PROBLEM SET —
[a] Update the entries from the line with "Kia Customer Cash" through the end of the entries, replacing "Compare Vehicle" with "Compare Models" and keeping everything else the same. Leave the pictures out of your answer.
[b] Write what comes next in the account of the 1998 Superman relaunch proposal, picking up after its final sentence.

TEXT SHOWN —
######

In 1998, four DC Comics writers (Grant Morrison, Mark Waid, Mark Millar, and Tom Peyer) were approached by then new editor for the Superman books Eddie Berganza to bring Superman into the new millennium. By October, they gave him an in-depth 21 page proposal, intending on building on what the Post-Crisis established to reintroduce classic concepts in a new and different light. The plan was to establish the entire Post-Crisis period, with it's relatively limited in scope Superman who thought himself as nothing more than another Earthman, as the prelude to something truly legendary in every meaning of the word.

Berganza gave it the green light, liking it so much that he fired longstanding Superman writers/artists Dan Jurgens and Jerry Ordway in preparation for the coming of the four collaborative writers, whose tenure was scheduled with Berganza's first issue.

However, DC editor Mike Carlin (or possibly publisher Paul Levitz) then returned from vacation and was shocked to discover that big changes were being implemented to Superman without his knowledge. He vetoed the project, partially because such a huge change was being made effectively behind his back and partially because, at this time, DC also adopted a policy of prohibiting "big name creators" from working on their core Superman and Batman books. Ordway was offered his old job back, but declined due to having already lined up work at Marvel. Jurgens was let go in favor of 'new blood'. Berganza recruited then-second tier talent like Joe Kelly and Jeph Loeb, and industry veteran J.M. Dematteis, to script a soft relaunch of the books with little fanfare, though they attempted their own take on reincorporating older concepts into the current Superman mythos.

######

Dataset excerpts
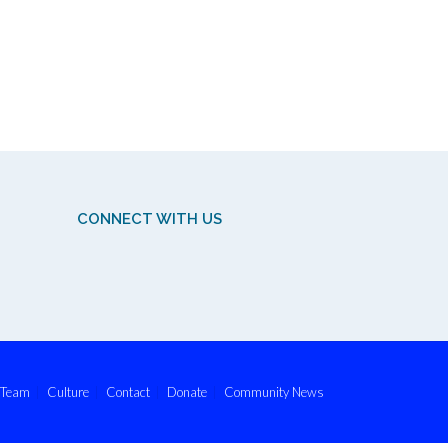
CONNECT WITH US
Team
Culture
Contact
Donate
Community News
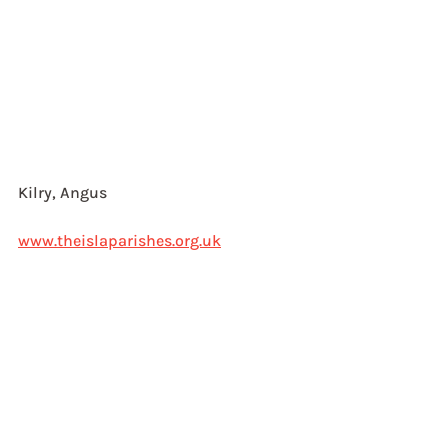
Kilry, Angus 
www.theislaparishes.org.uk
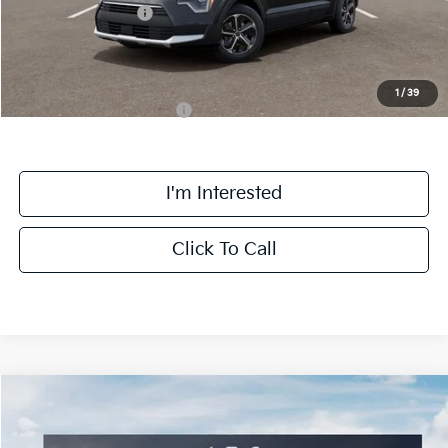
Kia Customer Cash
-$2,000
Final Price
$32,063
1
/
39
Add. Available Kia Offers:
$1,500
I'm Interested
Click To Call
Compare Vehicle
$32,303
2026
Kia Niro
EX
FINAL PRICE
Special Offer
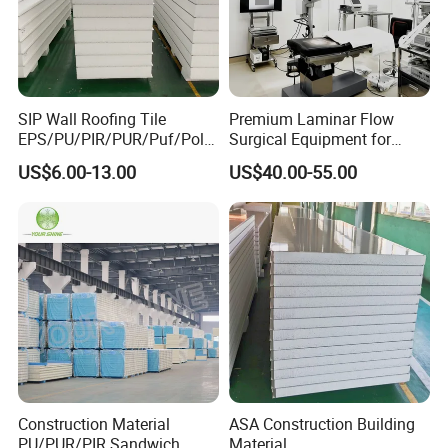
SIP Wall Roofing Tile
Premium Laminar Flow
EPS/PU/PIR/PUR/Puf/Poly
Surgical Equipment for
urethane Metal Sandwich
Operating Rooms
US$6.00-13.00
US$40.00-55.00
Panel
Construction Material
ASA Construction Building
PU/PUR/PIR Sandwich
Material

######

EXPECTED RESULTS —
[a]
Kia Customer Cash
-$2,000
Final Price
$32,063
1
/
39
Add. Available Kia Offers:
$1,500
I'm Interested
Click To Call
Compare Models
$32,303
2026
Kia Niro
EX
FINAL PRICE
Special Offer
SIP Wall Roofing Tile
Premium Laminar Flow
EPS/PU/PIR/PUR/Puf/Poly
Surgical Equipment for
urethane Metal Sandwich
Operating Rooms
US$6.00-13.00
US$40.00-55.00
Panel
Construction Material
ASA Construction Building
PU/PUR/PIR Sandwich
Material

[b]
While most of this is behind closed quarters and we'll likely never truly know everything, there appear to be two different versions of this proposal created. There's some debate as to whether one (specifically, the one more Morrison-centric) was created as an attempt to sway Carlin after his rejection of the first, but both seem to be intertwined. One is Superman NOW, helmed mostly by Grant Morrison, which has never been released to the public and is largely unknown, and the other is Superman: 2000, probably largley curated by Mark Waid, was leaked in spurts through the internet, eventually cobbled together by enterprising fans who wondered what might have been.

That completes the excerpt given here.